### Task to carry out:
When you retype the entries, keep each one exact and leave out the pictures.

(Stored data entries)
•••••

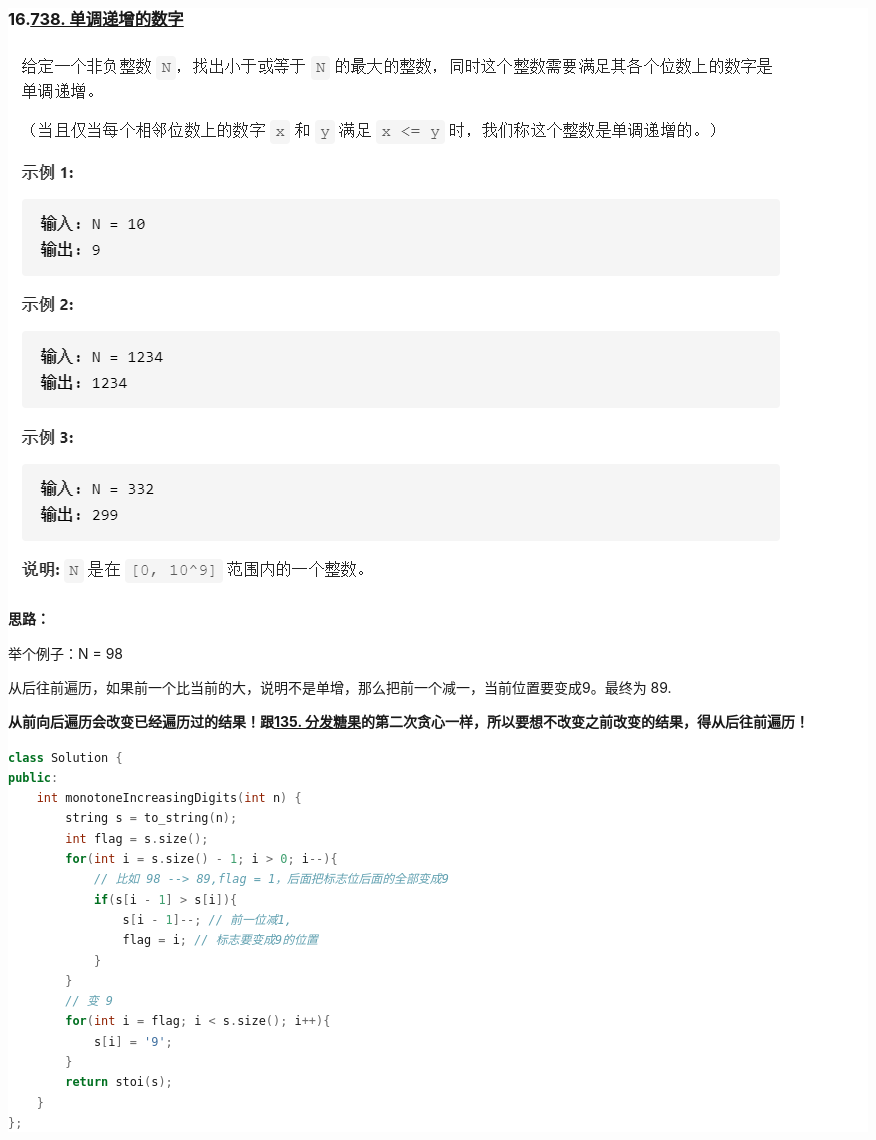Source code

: 

### 16.[738. 单调递增的数字](https://leetcode-cn.com/problems/monotone-increasing-digits/)

![image-20210606164040594](贪心.assets/image-20210606164040594.png)

**思路：**

举个例子：N =  98

从后往前遍历，如果前一个比当前的大，说明不是单增，那么把前一个减一，当前位置要变成9。最终为 89.

**从前向后遍历会改变已经遍历过的结果！**跟[135. 分发糖果](https://leetcode-cn.com/problems/candy/)的第二次贪心一样，所以**要想不改变之前改变的结果，得从后往前遍历！**

```c++
class Solution {
public:
    int monotoneIncreasingDigits(int n) {
        string s = to_string(n);
        int flag = s.size();
        for(int i = s.size() - 1; i > 0; i--){
            // 比如 98 --> 89,flag = 1，后面把标志位后面的全部变成9
            if(s[i - 1] > s[i]){
                s[i - 1]--; // 前一位减1,
                flag = i; // 标志要变成9的位置
            }
        }
        // 变 9 
        for(int i = flag; i < s.size(); i++){
            s[i] = '9';
        }
        return stoi(s);
    }
};
```
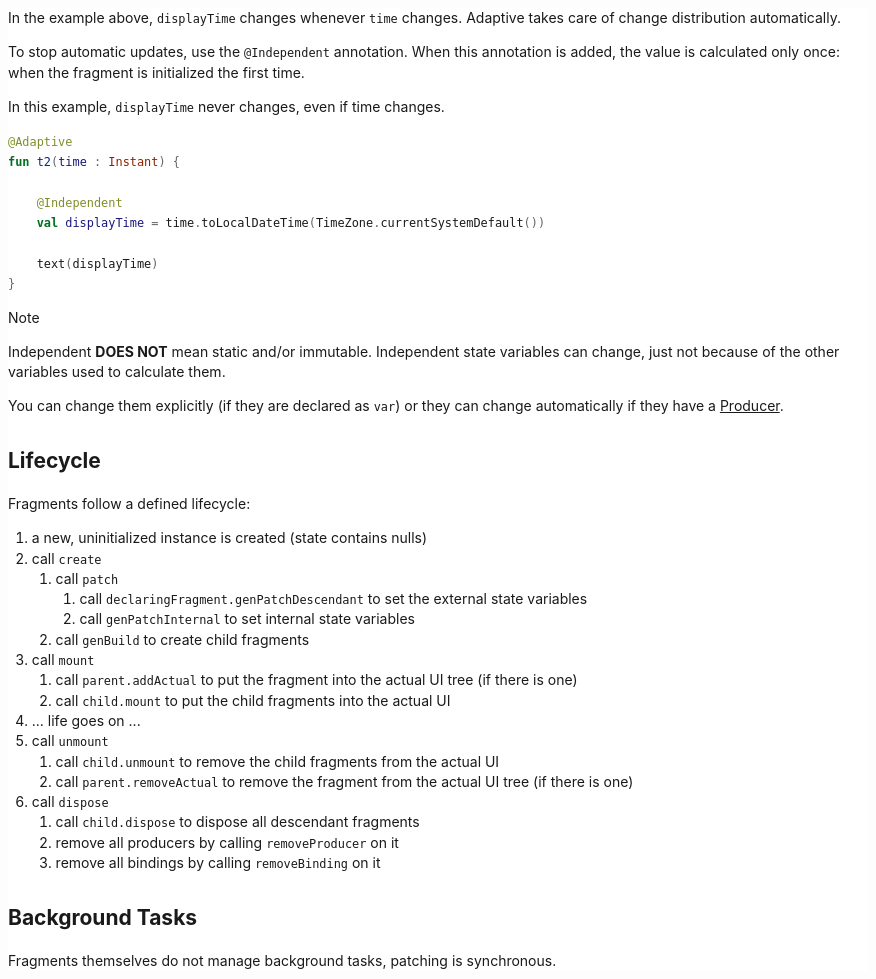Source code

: In the example above, `displayTime` changes whenever `time` changes. Adaptive takes
care of change distribution automatically.

To stop automatic updates, use the `@Independent` annotation. When this annotation is added,
the value is calculated only once: when the fragment is initialized the first time.

In this example, `displayTime` never changes, even if time changes.

```kotlin
@Adaptive
fun t2(time : Instant) {
    
    @Independent
    val displayTime = time.toLocalDateTime(TimeZone.currentSystemDefault())
    
    text(displayTime)
}
```

> [!NOTE]
>
> Independent **DOES NOT** mean static and/or immutable. Independent state
> variables can change, just not because of the other variables used to calculate them.
>
> You can change them explicitly (if they are declared as `var`) or they can change
> automatically if they have a [Producer](guide://).
>

## Lifecycle

Fragments follow a defined lifecycle:

1. a new, uninitialized instance is created (state contains nulls)
2. call `create`
   1. call `patch`
      1. call `declaringFragment.genPatchDescendant` to set the external state variables
      2. call `genPatchInternal` to set internal state variables
   2. call `genBuild` to create child fragments
3. call `mount`
   1. call `parent.addActual` to put the fragment into the actual UI tree (if there is one)
   2. call `child.mount` to put the child fragments into the actual UI
4. ... life goes on ...
5. call `unmount`
   1. call `child.unmount` to remove the child fragments from the actual UI
   2. call `parent.removeActual` to remove the fragment from the actual UI tree (if there is one)
6. call `dispose`
   1. call `child.dispose` to dispose all descendant fragments
   2. remove all producers by calling `removeProducer` on it
   3. remove all bindings by calling `removeBinding` on it

## Background Tasks

Fragments themselves do not manage background tasks, patching is synchronous.
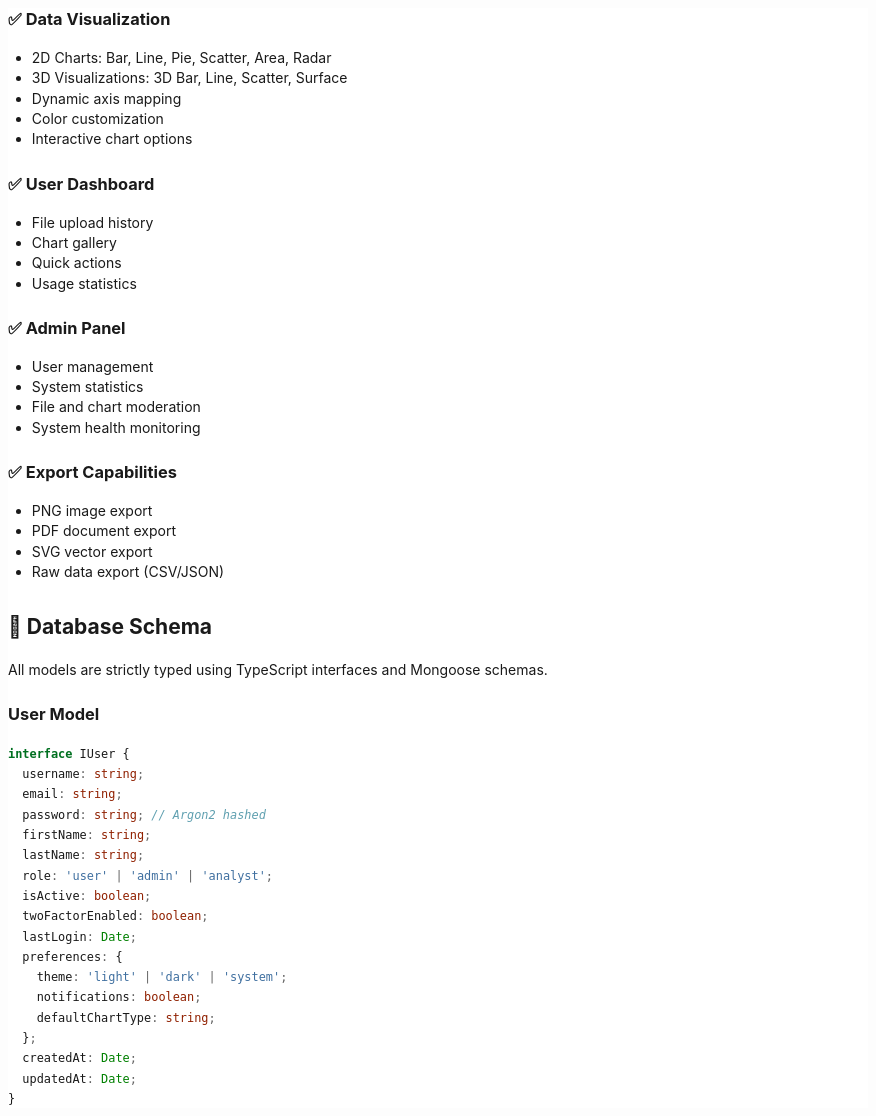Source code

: ### ✅ Data Visualization
- 2D Charts: Bar, Line, Pie, Scatter, Area, Radar
- 3D Visualizations: 3D Bar, Line, Scatter, Surface
- Dynamic axis mapping
- Color customization
- Interactive chart options

### ✅ User Dashboard
- File upload history
- Chart gallery
- Quick actions
- Usage statistics

### ✅ Admin Panel
- User management
- System statistics
- File and chart moderation
- System health monitoring

### ✅ Export Capabilities
- PNG image export
- PDF document export
- SVG vector export
- Raw data export (CSV/JSON)

## 💾 Database Schema

All models are strictly typed using TypeScript interfaces and Mongoose schemas.

### User Model
```typescript
interface IUser {
  username: string;
  email: string;
  password: string; // Argon2 hashed
  firstName: string;
  lastName: string;
  role: 'user' | 'admin' | 'analyst';
  isActive: boolean;
  twoFactorEnabled: boolean;
  lastLogin: Date;
  preferences: {
    theme: 'light' | 'dark' | 'system';
    notifications: boolean;
    defaultChartType: string;
  };
  createdAt: Date;
  updatedAt: Date;
}
```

•••••

### Solution to this problem:
Source code

: 

### 16.[738. 单调递增的数字](https://leetcode-cn.com/problems/monotone-increasing-digits/)

![image-20210606164040594](贪心.assets/image-20210606164040594.png)

**思路：**

举个例子：N =  98

从后往前遍历，如果前一个比当前的大，说明不是单增，那么把前一个减一，当前位置要变成9。最终为 89.

**从前向后遍历会改变已经遍历过的结果！**跟[135. 分发糖果](https://leetcode-cn.com/problems/candy/)的第二次贪心一样，所以**要想不改变之前改变的结果，得从后往前遍历！**

```c++
class Solution {
public:
    int monotoneIncreasingDigits(int n) {
        string s = to_string(n);
        int flag = s.size();
        for(int i = s.size() - 1; i > 0; i--){
            // 比如 98 --> 89,flag = 1，后面把标志位后面的全部变成9
            if(s[i - 1] > s[i]){
                s[i - 1]--; // 前一位减1,
                flag = i; // 标志要变成9的位置
            }
        }
        // 变 9 
        for(int i = flag; i < s.size(); i++){
            s[i] = '9';
        }
        return stoi(s);
    }
};
```
Source code

: In the example above, `displayTime` changes whenever `time` changes. Adaptive takes
care of change distribution automatically.

To stop automatic updates, use the `@Independent` annotation. When this annotation is added,
the value is calculated only once: when the fragment is initialized the first time.

In this example, `displayTime` never changes, even if time changes.

```kotlin
@Adaptive
fun t2(time : Instant) {
    
    @Independent
    val displayTime = time.toLocalDateTime(TimeZone.currentSystemDefault())
    
    text(displayTime)
}
```

> [!NOTE]
>
> Independent **DOES NOT** mean static and/or immutable. Independent state
> variables can change, just not because of the other variables used to calculate them.
>
> You can change them explicitly (if they are declared as `var`) or they can change
> automatically if they have a [Producer](guide://).
>

## Lifecycle

Fragments follow a defined lifecycle:

1. a new, uninitialized instance is created (state contains nulls)
2. call `create`
   1. call `patch`
      1. call `declaringFragment.genPatchDescendant` to set the external state variables
      2. call `genPatchInternal` to set internal state variables
   2. call `genBuild` to create child fragments
3. call `mount`
   1. call `parent.addActual` to put the fragment into the actual UI tree (if there is one)
   2. call `child.mount` to put the child fragments into the actual UI
4. ... life goes on ...
5. call `unmount`
   1. call `child.unmount` to remove the child fragments from the actual UI
   2. call `parent.removeActual` to remove the fragment from the actual UI tree (if there is one)
6. call `dispose`
   1. call `child.dispose` to dispose all descendant fragments
   2. remove all producers by calling `removeProducer` on it
   3. remove all bindings by calling `removeBinding` on it

## Background Tasks

Fragments themselves do not manage background tasks, patching is synchronous.
Source code

: ### ✅ Data Visualization
- 2D Charts: Bar, Line, Pie, Scatter, Area, Radar
- 3D Visualizations: 3D Bar, Line, Scatter, Surface
- Dynamic axis mapping
- Color customization
- Interactive chart options

### ✅ User Dashboard
- File upload history
- Chart gallery
- Quick actions
- Usage statistics

### ✅ Admin Panel
- User management
- System statistics
- File and chart moderation
- System health monitoring

### ✅ Export Capabilities
- PNG image export
- PDF document export
- SVG vector export
- Raw data export (CSV/JSON)

## 💾 Database Schema

All models are strictly typed using TypeScript interfaces and Mongoose schemas.

### User Model
```typescript
interface IUser {
  username: string;
  email: string;
  password: string; // Argon2 hashed
  firstName: string;
  lastName: string;
  role: 'user' | 'admin' | 'analyst';
  isActive: boolean;
  twoFactorEnabled: boolean;
  lastLogin: Date;
  preferences: {
    theme: 'light' | 'dark' | 'system';
    notifications: boolean;
    defaultChartType: string;
  };
  createdAt: Date;
  updatedAt: Date;
}
```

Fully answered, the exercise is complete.